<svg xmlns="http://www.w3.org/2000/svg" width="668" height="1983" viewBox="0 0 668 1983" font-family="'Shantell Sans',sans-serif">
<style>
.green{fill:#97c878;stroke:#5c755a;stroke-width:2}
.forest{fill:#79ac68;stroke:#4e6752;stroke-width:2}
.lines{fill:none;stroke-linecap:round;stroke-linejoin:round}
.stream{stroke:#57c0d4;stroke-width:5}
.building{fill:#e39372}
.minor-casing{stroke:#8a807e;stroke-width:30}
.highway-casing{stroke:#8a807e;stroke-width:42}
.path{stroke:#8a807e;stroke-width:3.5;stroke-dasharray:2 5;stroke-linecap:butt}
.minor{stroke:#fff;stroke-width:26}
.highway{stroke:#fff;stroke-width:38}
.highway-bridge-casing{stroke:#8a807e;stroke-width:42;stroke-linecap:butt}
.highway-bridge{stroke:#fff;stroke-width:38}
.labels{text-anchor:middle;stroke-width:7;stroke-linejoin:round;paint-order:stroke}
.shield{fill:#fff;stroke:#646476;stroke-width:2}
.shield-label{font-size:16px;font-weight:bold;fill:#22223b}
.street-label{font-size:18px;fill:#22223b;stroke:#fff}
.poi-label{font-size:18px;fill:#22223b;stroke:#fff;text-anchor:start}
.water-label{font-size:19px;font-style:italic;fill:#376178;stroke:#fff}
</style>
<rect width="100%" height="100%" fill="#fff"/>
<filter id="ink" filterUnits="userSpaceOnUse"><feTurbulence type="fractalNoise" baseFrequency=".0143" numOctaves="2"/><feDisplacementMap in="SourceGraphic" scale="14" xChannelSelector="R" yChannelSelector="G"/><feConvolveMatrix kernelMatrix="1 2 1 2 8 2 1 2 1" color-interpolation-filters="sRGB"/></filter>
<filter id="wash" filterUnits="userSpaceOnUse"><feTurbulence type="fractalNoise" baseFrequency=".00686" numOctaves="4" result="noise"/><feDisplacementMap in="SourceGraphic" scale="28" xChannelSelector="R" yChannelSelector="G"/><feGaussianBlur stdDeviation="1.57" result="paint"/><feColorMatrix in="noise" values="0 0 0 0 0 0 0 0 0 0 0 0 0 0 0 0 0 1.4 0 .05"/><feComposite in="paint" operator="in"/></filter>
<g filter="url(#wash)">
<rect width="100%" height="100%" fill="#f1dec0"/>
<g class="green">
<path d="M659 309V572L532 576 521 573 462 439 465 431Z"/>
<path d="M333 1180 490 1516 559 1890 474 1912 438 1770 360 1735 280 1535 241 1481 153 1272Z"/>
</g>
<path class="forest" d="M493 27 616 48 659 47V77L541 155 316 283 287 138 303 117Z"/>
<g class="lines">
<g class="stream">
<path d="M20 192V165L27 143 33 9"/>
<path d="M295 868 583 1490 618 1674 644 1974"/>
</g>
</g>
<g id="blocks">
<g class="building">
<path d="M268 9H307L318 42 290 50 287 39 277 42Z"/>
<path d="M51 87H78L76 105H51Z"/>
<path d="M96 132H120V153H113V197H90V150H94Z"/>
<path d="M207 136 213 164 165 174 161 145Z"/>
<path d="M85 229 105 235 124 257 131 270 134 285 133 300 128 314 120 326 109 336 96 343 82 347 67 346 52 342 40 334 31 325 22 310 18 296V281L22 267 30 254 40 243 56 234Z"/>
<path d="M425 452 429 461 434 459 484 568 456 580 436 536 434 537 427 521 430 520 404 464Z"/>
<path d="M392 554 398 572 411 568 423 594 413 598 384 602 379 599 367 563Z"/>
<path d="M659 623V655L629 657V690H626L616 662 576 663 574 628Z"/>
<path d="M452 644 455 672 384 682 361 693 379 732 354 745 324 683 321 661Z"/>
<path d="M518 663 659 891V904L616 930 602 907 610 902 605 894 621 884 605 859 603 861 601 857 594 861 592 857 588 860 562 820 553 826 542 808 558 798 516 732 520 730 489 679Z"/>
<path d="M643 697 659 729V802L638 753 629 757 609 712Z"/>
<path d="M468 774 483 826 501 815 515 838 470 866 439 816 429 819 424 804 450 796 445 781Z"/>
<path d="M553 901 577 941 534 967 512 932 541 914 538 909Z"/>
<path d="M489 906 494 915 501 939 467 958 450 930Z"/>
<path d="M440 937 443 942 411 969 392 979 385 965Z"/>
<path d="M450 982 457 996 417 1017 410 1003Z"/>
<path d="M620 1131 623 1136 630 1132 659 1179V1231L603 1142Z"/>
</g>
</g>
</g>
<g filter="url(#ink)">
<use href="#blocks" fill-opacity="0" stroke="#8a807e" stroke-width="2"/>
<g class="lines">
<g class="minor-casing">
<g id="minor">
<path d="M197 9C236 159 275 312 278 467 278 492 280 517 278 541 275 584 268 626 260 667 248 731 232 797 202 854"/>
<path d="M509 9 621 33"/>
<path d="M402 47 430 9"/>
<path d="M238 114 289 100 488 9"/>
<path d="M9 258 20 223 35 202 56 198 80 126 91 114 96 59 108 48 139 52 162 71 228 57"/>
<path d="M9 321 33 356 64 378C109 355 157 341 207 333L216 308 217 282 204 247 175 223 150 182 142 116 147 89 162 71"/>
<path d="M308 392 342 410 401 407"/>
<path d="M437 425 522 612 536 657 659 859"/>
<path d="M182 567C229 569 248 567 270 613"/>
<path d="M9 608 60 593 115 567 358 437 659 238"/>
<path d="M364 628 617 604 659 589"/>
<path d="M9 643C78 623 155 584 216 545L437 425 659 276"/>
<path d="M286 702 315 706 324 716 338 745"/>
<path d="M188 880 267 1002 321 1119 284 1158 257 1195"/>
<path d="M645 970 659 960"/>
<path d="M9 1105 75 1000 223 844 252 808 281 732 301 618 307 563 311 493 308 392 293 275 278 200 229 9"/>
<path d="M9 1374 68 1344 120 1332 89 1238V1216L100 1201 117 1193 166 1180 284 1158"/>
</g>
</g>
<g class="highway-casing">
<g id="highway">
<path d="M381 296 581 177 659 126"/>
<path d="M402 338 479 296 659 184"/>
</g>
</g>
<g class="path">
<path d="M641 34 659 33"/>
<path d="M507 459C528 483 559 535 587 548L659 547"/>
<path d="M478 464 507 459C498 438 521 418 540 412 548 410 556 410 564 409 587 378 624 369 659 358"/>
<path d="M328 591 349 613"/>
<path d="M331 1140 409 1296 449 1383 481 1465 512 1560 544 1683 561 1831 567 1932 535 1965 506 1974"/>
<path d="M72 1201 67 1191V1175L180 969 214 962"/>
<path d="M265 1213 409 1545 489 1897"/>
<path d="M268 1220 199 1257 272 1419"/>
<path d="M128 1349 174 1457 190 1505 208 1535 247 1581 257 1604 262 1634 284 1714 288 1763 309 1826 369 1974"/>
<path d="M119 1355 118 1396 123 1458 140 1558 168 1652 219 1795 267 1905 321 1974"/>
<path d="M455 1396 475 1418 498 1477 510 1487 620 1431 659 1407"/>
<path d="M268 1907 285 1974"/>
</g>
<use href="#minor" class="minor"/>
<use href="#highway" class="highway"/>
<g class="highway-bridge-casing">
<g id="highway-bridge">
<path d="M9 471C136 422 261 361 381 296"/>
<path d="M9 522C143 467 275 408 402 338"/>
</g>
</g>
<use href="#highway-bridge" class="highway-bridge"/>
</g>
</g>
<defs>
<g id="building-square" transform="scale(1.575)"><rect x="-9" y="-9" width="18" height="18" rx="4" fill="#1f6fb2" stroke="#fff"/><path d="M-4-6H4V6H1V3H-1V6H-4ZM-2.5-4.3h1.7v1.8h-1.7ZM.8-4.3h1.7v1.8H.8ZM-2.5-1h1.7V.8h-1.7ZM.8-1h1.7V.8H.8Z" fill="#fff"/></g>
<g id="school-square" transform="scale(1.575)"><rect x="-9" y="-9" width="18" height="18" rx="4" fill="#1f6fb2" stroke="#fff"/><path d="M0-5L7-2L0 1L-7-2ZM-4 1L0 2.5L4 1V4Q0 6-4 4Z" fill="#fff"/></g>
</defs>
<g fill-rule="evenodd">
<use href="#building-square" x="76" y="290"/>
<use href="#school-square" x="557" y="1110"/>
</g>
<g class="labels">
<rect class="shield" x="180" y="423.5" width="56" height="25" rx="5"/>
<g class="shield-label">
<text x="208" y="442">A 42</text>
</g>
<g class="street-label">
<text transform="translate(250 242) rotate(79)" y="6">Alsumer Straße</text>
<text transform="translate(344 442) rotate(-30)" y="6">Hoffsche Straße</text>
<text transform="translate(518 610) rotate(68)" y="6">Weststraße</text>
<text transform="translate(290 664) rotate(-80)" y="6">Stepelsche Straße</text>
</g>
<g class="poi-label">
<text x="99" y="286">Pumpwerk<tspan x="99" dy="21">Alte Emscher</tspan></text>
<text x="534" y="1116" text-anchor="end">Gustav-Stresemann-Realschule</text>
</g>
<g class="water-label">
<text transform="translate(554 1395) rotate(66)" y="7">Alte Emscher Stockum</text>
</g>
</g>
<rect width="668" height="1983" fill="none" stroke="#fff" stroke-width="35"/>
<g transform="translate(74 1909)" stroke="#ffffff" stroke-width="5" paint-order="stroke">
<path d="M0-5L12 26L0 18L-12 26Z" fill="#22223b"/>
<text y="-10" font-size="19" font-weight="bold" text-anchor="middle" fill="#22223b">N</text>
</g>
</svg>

§ **Problem**
Based on the records above, how many lines hold the string "wash"? Answer with the number by itself.

§ **Response below**
2